Transcribed page contents
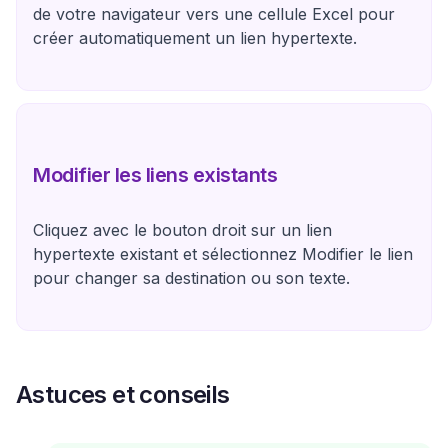
de votre navigateur vers une cellule Excel pour
créer automatiquement un lien hypertexte.
Modifier les liens existants
Cliquez avec le bouton droit sur un lien
hypertexte existant et sélectionnez Modifier le lien
pour changer sa destination ou son texte.
Astuces et conseils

- **Task requirements**
Your response should be the lines of the entries above that include the string "Modifier".

- **Result of this exercise**
Modifier les liens existants
hypertexte existant et sélectionnez Modifier le lien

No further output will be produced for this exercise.